Enfin, quel serait l'effet d'une telle dérogation aux règles du code civil en matière de droit de la filiation ? La preuve par l'ADN en dehors du cadre judiciaire donnerait-elle pour autant autorité aux agents diplomatiques et consulaires pour établir une filiation erga omnes ?
Le Gouvernement a souhaité sous-amender le texte proposé par le rapporteur de la commission des lois de l'Assemblée nationale. Bien qu'il ait apporté des garanties nouvelles importantes, celles-ci restent insuffisantes.
Au vu de l'ensemble de ces interrogations complexes, votre commission a constaté qu'une réflexion était nécessaire et que la voie de l'expérimentation ne paraissait pas appropriée dans ce cas. Elle a constaté que la loi d'août 2004 relative à la bioéthique prévoyait son évaluation par l'office parlementaire d'évaluation des choix scientifiques et technologiques dans un délai de quatre ans et son réexamen par le Parlement dans un délai de cinq ans. Ces deux rendez-vous pourraient être l'occasion de mener sereinement une telle réflexion.
En conséquence, votre commission vous propose de supprimer l'article 5 bis .

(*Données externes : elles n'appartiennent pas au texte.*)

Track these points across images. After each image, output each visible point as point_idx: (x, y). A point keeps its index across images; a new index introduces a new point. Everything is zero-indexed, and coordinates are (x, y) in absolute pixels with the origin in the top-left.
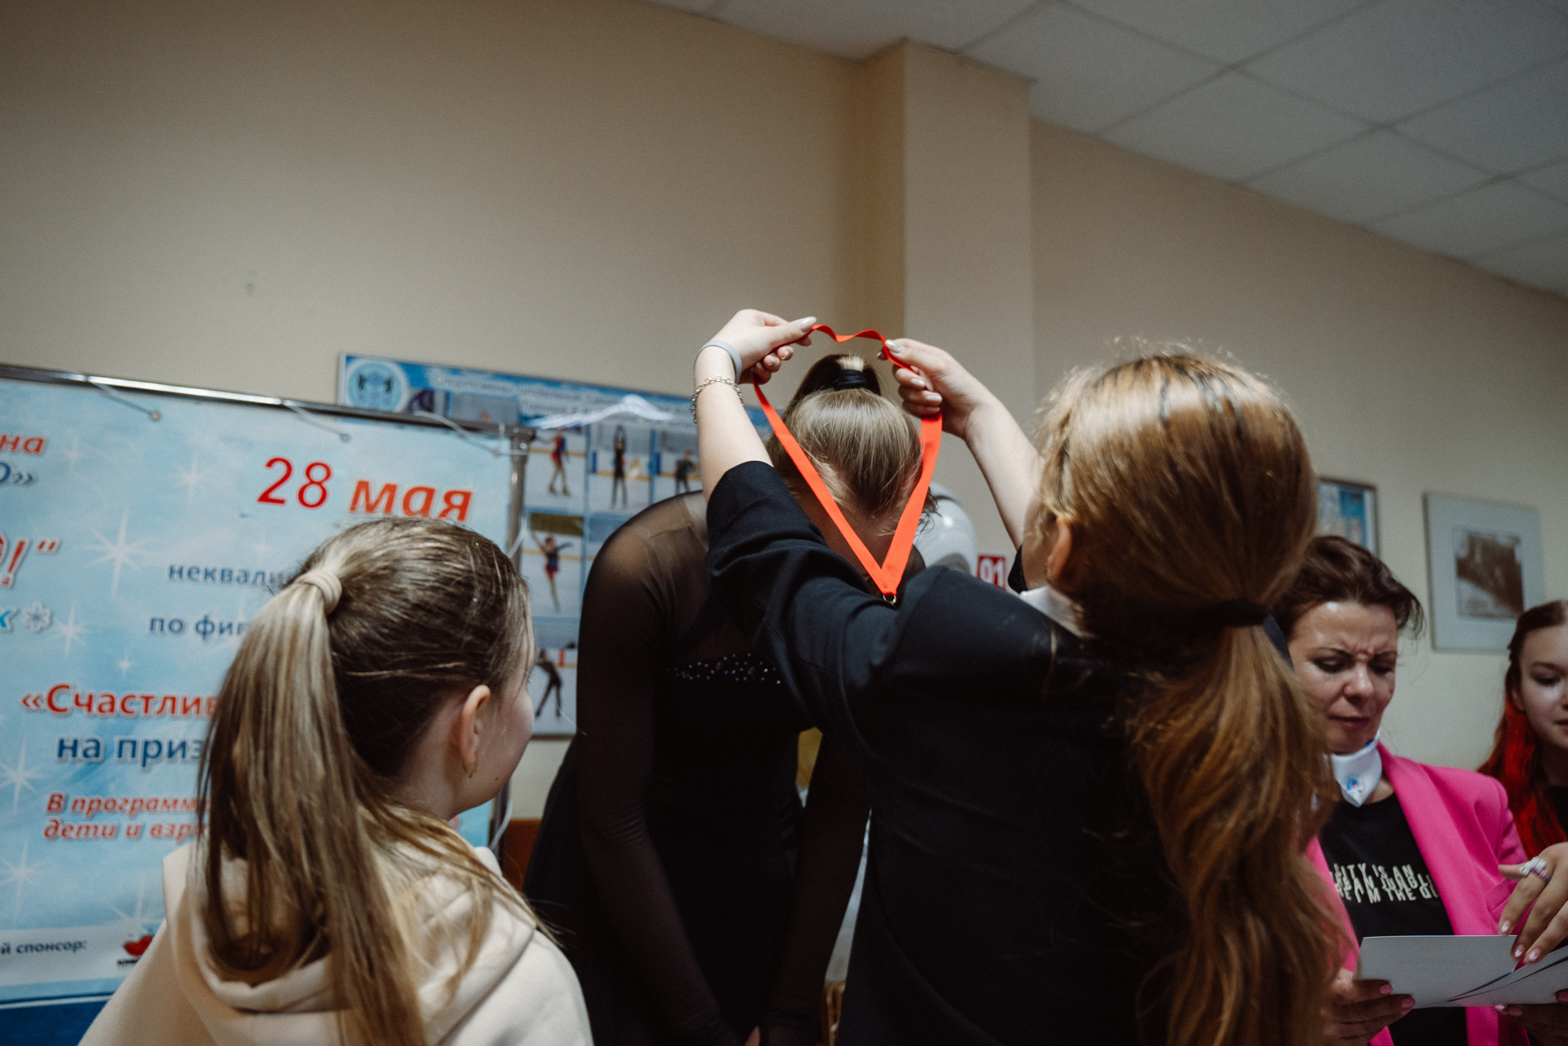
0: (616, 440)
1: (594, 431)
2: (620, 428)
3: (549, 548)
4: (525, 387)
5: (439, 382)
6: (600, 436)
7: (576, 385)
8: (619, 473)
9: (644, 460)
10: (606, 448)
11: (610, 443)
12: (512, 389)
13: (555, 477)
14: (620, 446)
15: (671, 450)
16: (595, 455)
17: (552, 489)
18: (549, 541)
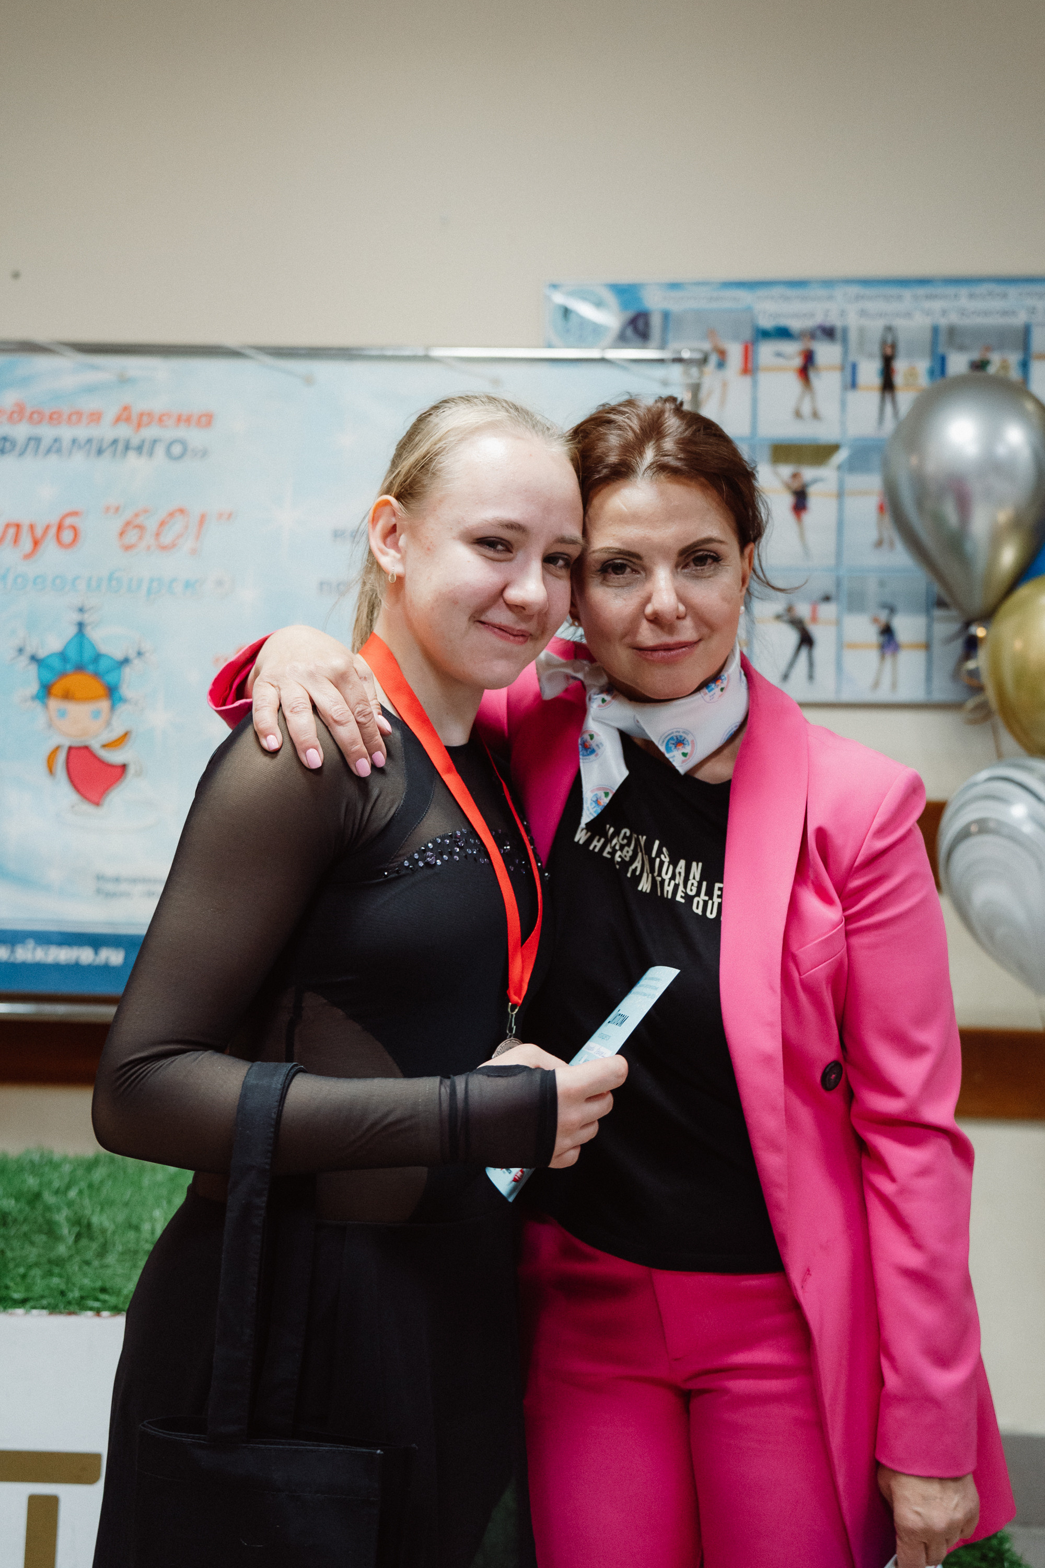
0: (884, 343)
1: (853, 336)
2: (889, 329)
3: (796, 485)
4: (761, 292)
5: (654, 302)
6: (861, 343)
7: (828, 283)
8: (888, 385)
9: (923, 366)
10: (870, 356)
11: (876, 349)
12: (745, 297)
13: (801, 399)
14: (889, 351)
15: (962, 348)
16: (854, 367)
17: (798, 414)
18: (795, 476)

* 6 Voir notamment le rapport d'information n° 439 (2004-2005) « Identité intelligente et respect des libertés » de notre collègue Jean-René Lecerf au nom de la commission des lois du Sénat ainsi que le rapport n° 300 (2005-2006) de la commission d'enquête du Sénat sur l'immigration clandestine ainsi que le rapport d'information n° 353 (2006-2007) « Trouver une issue au casse-tête des visas » de notre collègue Adrien Gouteyron au nom de la commission des finances du Sénat.
* 7 Article 22-1 de la loi n° 2000-321 du 12 avril 2000 relative aux droits des citoyens dans leurs relations avec les administrations.
* 8 Loi n° 2004-800 du 6 août 2004 relative à la bioéthique.
* 9 Les tests ADN ne peuvent être utilisés que dans un cadre judiciaire, au fin de l'établissement ou de la contestation d'un lien de filiation.